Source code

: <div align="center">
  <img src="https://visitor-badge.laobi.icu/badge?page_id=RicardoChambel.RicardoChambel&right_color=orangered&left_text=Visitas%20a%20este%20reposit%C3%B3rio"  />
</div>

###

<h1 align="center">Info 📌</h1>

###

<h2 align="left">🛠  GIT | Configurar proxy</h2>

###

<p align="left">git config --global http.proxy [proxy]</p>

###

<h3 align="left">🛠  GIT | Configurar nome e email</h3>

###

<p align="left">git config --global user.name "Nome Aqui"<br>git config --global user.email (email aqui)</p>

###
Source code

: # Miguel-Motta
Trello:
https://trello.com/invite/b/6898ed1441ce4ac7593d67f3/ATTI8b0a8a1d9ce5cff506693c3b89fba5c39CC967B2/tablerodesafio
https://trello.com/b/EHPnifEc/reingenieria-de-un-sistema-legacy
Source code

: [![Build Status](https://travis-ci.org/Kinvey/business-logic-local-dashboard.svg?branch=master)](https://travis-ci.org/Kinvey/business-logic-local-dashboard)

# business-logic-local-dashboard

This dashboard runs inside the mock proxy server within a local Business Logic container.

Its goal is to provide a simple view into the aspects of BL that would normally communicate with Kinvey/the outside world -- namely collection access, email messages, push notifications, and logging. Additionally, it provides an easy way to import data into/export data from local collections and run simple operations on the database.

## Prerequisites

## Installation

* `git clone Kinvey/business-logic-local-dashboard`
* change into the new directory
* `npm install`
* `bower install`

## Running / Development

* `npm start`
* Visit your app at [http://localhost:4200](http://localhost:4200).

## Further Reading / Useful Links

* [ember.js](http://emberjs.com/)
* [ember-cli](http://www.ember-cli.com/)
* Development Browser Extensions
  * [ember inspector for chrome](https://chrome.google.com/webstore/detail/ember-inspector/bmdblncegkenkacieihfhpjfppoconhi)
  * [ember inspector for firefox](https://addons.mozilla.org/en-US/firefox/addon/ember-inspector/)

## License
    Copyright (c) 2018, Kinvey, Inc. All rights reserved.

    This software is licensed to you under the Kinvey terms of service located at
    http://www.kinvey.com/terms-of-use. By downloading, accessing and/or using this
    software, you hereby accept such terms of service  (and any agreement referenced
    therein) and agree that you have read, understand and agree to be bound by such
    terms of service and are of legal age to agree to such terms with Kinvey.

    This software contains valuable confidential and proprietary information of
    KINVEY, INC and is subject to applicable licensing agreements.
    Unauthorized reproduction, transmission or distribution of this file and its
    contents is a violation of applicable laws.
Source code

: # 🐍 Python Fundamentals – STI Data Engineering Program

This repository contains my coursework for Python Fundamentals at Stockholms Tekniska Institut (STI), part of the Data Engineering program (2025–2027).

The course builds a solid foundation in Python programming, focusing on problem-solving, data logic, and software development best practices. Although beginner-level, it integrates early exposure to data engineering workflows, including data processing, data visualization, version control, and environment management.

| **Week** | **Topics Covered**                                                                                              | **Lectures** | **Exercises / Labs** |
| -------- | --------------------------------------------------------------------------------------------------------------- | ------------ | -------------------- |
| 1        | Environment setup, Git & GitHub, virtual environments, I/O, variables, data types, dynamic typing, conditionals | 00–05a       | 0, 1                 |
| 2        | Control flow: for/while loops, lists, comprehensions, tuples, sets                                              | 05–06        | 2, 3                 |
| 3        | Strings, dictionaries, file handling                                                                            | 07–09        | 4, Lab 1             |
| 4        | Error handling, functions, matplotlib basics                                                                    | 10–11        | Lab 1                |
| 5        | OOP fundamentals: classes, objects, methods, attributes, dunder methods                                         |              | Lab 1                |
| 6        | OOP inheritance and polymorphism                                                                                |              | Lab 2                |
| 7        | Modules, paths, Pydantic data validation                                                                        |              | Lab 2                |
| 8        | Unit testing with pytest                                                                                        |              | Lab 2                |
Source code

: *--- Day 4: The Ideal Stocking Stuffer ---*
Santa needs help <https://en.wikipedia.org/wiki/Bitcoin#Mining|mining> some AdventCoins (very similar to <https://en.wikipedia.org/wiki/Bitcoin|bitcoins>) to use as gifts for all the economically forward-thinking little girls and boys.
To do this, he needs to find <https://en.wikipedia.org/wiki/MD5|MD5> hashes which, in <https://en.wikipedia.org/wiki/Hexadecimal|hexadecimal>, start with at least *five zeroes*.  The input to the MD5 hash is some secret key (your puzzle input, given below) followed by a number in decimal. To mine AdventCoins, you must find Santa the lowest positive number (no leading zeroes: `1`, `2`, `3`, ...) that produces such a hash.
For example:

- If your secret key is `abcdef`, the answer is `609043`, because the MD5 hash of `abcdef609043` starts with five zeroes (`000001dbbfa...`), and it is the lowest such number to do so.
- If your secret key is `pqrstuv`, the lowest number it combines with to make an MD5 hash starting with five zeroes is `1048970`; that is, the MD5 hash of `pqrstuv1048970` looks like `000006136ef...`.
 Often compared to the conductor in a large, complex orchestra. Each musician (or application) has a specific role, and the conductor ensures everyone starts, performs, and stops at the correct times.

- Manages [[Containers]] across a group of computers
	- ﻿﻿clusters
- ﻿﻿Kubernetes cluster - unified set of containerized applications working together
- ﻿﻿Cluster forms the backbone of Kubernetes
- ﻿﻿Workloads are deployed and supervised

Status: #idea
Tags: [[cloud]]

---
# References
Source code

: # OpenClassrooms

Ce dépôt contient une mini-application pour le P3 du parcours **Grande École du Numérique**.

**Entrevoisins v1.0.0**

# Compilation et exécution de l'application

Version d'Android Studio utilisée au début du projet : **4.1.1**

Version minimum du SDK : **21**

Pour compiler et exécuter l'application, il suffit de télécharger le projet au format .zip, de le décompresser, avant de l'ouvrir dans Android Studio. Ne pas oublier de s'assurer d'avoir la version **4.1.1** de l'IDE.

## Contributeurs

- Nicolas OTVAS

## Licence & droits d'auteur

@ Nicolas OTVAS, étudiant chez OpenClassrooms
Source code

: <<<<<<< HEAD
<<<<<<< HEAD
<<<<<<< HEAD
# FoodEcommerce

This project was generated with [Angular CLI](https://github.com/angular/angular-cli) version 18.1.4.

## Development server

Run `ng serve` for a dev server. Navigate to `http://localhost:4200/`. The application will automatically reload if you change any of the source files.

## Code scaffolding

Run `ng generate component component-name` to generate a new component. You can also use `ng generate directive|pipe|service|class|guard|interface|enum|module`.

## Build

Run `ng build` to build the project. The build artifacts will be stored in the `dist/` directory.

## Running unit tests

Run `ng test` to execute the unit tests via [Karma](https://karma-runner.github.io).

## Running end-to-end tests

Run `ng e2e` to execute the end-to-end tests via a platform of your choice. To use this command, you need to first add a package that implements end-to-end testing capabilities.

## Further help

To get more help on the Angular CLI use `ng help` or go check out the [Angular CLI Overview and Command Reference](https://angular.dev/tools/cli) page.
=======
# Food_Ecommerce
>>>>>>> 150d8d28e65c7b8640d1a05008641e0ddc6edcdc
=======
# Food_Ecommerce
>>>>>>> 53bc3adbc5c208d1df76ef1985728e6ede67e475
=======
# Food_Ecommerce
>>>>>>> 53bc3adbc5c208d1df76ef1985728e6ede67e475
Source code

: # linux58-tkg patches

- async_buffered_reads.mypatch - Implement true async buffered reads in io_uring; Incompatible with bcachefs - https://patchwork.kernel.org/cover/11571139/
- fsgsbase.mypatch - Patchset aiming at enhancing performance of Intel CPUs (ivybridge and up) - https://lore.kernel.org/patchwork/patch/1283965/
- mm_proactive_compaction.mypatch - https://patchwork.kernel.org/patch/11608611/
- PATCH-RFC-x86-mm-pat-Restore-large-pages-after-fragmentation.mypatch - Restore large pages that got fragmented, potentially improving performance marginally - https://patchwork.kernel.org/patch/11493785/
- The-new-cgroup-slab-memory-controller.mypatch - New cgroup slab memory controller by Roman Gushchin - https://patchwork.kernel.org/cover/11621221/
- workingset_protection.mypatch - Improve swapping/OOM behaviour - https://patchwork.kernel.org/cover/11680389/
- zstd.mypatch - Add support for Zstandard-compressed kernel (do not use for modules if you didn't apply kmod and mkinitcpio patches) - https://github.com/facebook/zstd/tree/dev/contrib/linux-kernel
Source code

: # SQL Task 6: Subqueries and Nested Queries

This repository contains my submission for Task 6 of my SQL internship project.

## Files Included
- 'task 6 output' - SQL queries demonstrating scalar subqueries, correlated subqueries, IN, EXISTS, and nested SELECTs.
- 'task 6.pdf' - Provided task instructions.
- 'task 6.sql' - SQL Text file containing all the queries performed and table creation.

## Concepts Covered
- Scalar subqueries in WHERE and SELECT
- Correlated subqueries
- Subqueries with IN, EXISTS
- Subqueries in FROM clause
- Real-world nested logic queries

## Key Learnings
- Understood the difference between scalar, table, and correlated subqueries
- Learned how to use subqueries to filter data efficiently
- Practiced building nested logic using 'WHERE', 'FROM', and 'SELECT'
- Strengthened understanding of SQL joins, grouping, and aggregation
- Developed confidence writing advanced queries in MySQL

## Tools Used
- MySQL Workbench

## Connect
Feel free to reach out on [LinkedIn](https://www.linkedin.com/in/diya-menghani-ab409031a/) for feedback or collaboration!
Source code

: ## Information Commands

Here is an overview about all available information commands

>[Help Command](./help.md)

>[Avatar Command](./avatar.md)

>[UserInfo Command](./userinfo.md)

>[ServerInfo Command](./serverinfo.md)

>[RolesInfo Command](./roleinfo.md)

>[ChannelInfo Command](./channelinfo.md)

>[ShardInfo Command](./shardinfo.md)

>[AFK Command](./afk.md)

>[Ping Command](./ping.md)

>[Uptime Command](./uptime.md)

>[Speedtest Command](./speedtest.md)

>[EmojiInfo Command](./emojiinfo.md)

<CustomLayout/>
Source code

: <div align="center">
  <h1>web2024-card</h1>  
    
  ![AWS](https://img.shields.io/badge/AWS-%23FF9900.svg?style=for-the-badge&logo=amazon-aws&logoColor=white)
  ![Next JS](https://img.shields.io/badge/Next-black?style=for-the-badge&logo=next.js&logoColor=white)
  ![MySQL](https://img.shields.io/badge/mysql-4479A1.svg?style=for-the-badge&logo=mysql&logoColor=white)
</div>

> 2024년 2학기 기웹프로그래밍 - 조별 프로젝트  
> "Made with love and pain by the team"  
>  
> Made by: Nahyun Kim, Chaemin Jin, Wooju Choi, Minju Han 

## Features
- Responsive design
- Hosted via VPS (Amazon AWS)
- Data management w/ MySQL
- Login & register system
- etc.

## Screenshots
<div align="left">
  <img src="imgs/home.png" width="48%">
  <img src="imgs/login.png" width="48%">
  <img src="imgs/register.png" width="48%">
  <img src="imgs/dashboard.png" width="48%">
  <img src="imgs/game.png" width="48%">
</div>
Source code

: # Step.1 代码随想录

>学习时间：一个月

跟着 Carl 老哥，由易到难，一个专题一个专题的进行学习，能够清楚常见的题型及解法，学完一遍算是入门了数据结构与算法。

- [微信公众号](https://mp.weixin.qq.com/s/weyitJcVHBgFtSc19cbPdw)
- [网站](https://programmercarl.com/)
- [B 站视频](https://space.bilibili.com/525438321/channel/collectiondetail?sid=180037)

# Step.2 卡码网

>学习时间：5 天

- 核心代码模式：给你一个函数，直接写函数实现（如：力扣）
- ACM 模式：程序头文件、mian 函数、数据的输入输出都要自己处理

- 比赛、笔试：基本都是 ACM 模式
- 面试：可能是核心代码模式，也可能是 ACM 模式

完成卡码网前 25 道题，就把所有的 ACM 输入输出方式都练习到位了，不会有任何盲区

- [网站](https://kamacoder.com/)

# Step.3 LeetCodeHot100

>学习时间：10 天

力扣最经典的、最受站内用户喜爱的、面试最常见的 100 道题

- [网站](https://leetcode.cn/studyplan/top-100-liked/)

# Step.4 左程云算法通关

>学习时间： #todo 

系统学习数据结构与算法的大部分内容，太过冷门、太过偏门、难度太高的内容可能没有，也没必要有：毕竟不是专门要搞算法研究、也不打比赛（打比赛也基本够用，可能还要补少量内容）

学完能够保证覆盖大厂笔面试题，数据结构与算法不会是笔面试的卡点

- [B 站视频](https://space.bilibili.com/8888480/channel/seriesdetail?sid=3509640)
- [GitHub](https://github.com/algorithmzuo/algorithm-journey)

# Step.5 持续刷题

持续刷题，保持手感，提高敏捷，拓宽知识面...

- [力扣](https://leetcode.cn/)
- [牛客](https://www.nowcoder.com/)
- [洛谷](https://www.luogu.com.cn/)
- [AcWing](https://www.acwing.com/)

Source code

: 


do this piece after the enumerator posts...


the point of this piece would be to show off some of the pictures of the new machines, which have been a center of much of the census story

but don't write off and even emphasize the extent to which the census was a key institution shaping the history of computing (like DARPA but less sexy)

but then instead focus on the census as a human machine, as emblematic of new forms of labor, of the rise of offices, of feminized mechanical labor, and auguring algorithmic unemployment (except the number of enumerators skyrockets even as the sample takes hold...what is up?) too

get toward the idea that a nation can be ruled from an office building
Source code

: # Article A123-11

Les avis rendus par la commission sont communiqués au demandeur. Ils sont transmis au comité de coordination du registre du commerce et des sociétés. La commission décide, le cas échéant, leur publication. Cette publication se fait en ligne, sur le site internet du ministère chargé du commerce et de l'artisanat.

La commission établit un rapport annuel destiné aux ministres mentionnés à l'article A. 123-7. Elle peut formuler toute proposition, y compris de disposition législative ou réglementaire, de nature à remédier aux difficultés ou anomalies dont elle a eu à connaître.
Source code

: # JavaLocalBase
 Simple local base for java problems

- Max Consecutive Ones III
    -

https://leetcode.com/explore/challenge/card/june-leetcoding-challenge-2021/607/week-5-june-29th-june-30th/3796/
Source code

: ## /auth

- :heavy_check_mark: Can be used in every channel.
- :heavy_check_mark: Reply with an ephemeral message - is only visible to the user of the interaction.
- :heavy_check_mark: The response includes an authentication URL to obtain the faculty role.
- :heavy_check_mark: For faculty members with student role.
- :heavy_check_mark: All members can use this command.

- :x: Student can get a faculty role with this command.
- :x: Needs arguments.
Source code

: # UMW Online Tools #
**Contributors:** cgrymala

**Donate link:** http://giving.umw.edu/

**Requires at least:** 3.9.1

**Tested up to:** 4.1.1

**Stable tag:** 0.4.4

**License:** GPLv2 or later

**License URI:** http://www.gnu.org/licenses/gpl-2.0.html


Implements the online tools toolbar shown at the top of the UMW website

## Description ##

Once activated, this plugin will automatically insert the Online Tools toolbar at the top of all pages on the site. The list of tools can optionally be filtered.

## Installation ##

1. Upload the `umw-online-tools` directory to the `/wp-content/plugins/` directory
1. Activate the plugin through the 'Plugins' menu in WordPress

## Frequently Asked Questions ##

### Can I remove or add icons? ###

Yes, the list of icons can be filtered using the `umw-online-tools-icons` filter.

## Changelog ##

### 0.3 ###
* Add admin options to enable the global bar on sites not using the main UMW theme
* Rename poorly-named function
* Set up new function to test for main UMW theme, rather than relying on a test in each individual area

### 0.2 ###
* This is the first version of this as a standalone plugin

--------------------------------

- _WORK TO COMPLETE_
Recast the lines of the entries starting with the line containing "Its goal is" and going on through the line containing "## Further Reading / Useful Links", both included, as a Markdown table with the columns Row and Line. Number each line in the Row column, and leave out blank lines.

- _ANSWER AREA_
| Row | Line |
|---|---|
| 1 | Its goal is to provide a simple view into the aspects of BL that would normally communicate with Kinvey/the outside world -- namely collection access, email messages, push notifications, and logging. Additionally, it provides an easy way to import data into/export data from local collections and run simple operations on the database. |
| 2 | ## Prerequisites |
| 3 | ## Installation |
| 4 | * `git clone Kinvey/business-logic-local-dashboard` |
| 5 | * change into the new directory |
| 6 | * `npm install` |
| 7 | * `bower install` |
| 8 | ## Running / Development |
| 9 | * `npm start` |
| 10 | * Visit your app at [http://localhost:4200](http://localhost:4200). |
| 11 | ## Further Reading / Useful Links |